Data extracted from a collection
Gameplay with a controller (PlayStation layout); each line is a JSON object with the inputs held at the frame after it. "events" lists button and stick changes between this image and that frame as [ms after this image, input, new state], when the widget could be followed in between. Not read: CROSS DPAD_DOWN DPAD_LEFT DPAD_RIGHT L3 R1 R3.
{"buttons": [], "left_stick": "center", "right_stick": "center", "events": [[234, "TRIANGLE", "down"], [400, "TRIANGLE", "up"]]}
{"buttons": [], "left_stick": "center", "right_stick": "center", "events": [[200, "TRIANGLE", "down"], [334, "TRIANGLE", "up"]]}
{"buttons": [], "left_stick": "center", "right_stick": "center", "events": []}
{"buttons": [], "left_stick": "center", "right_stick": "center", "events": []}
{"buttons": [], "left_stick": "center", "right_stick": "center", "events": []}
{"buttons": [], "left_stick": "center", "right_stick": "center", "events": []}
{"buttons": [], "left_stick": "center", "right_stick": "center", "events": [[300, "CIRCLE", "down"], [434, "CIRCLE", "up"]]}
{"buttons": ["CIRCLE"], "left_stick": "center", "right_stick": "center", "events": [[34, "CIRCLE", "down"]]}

Exercise prompt | Restate the data above word for word, omitting nothing.

Exercise output |
Gameplay with a controller (PlayStation layout); each line is a JSON object with the inputs held at the frame after it. "events" lists button and stick changes between this image and that frame as [ms after this image, input, new state], when the widget could be followed in between. Not read: CROSS DPAD_DOWN DPAD_LEFT DPAD_RIGHT L3 R1 R3.
{"buttons": [], "left_stick": "center", "right_stick": "center", "events": [[234, "TRIANGLE", "down"], [400, "TRIANGLE", "up"]]}
{"buttons": [], "left_stick": "center", "right_stick": "center", "events": [[200, "TRIANGLE", "down"], [334, "TRIANGLE", "up"]]}
{"buttons": [], "left_stick": "center", "right_stick": "center", "events": []}
{"buttons": [], "left_stick": "center", "right_stick": "center", "events": []}
{"buttons": [], "left_stick": "center", "right_stick": "center", "events": []}
{"buttons": [], "left_stick": "center", "right_stick": "center", "events": []}
{"buttons": [], "left_stick": "center", "right_stick": "center", "events": [[300, "CIRCLE", "down"], [434, "CIRCLE", "up"]]}
{"buttons": ["CIRCLE"], "left_stick": "center", "right_stick": "center", "events": [[34, "CIRCLE", "down"]]}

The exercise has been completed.